Tout commence comme une histoire de corbeau : un paquet anonyme qui atterrit à l’été 2012 sur le bureau de la directrice administrative du Quai d’Orsay. À l’intérieur, des photocopies de factures d’entreprises de luxe — L’Oréal, Kenzo, Ruinart, Relais et Châteaux... —, pour un total de plus de 90 000 €, réglées à titre personnel à l’ambassadeur de France à Madrid. Louer une ambassade à des groupes privés, surtout un lieu aussi prestigieux que la résidence madrilène avec ses 18 000 m², sa piscine et ses tapisseries des Gobelins, c’est chose banale depuis que l’État rabote et rentabilise partout. Mais l’argent doit aller dans les poches du ministère, pas de l’ambassadeur.
L’accusation est grave. Mais l’intéressé n’est pas n’importe qui : Bruno Delaye est le diplomate chéri de la gauche. Ancien conseiller de Mitterrand et de Védrine, le sexagénaire porte beau, aime les grosses motos, les grands vins et la corrida, est à tu et à toi avec Hollande comme avec Carla Bruni. Dans un Quai d’Orsay plutôt gris, il est autant jalousé que glorifié. Bref, affaire sensible !

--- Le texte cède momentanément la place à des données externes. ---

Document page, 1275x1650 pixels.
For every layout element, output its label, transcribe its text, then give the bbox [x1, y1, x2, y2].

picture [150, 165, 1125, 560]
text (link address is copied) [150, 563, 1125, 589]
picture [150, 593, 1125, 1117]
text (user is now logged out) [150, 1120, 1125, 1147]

Résultat, elle est traitée en douceur et en toute discrétion par les bœufs-carottes du ministère. Là où d’autres fonctionnaires auraient pu être radiés voire pire.
Le détournement n’étant pas prouvé, Delaye n’écopera que d’un blâme... et paradait dernièrement dans un dîner d’État à l’Élysée. L’ouvrage La Face cachée du Quai d’Orsay, du journaliste de L’Obs Vincent Jauvert, fourmille de révélations de ce genre, signes du délabrement — physique et moral — d’un ministère au prestige fané.

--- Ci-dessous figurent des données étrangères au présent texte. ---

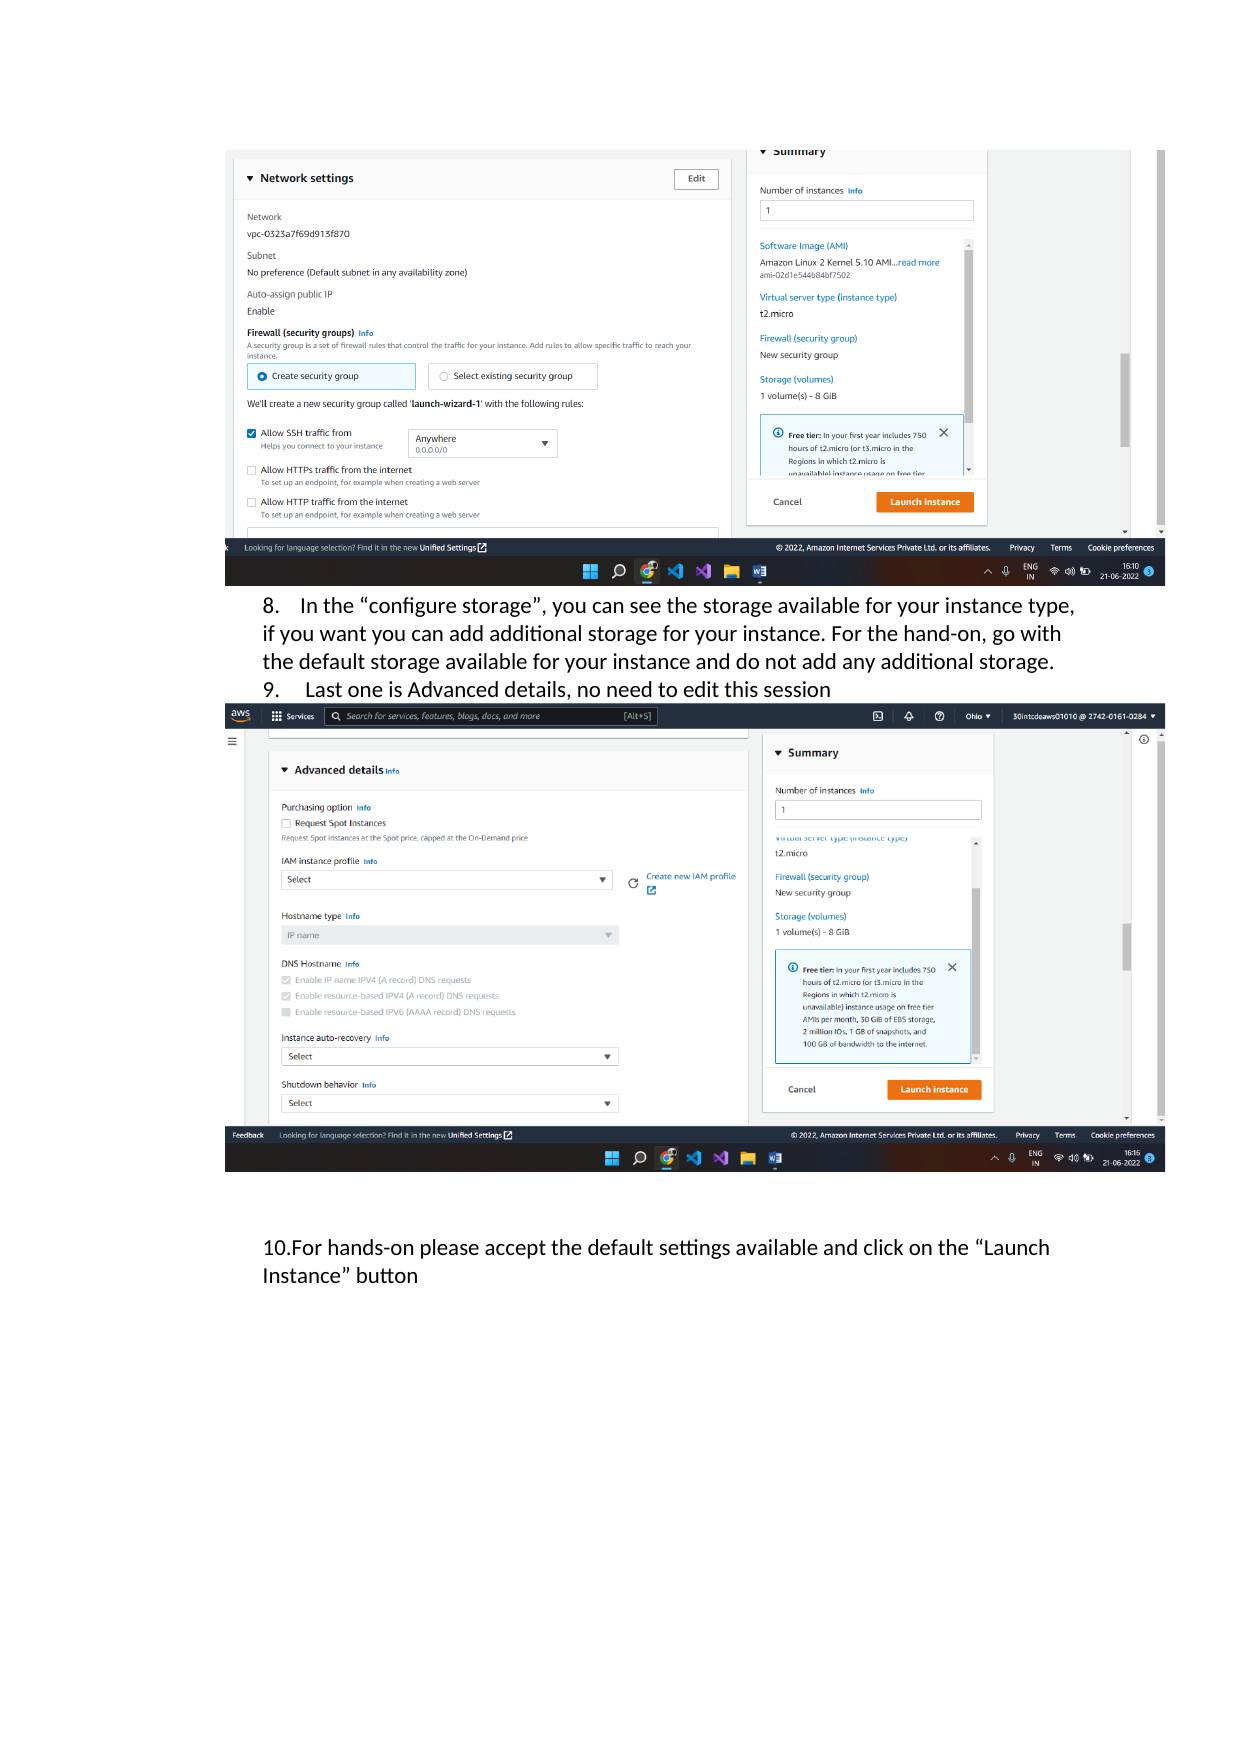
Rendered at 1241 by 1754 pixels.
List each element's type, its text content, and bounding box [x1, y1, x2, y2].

text 10.For hands-on please accept the default settings available and click on the “Launch Instance” button [262, 1233, 1090, 1289]
list In the “configure storage”, you can see the storage available for your instance type, if you want you can add additional storage for your instance. For the hand-on, go with the default storage available for your instance and do not add any additional storage. [262, 591, 1090, 675]
picture [225, 703, 1166, 1172]
list Last one is Advanced details, no need to edit this session [262, 675, 1090, 703]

Des diplomates qui fraudent en couple sur les notes de frais, vendent de l’alcool sous le manteau dans telle capitale arabe, subtilisent les œuvres d’art en dépôt à la résidence, harcèlent leur personnel quand ils ne sont pas pris dans des affaires de pédophilie comme naguère en Asie, le tout dans une quasi-impunité sous prétexte d’épargner l’institution du scandale : voici le sombre tableau dépeint par Jauvert, qui a récupéré des documents confidentiels et recueilli des dizaines de témoignages « maison ».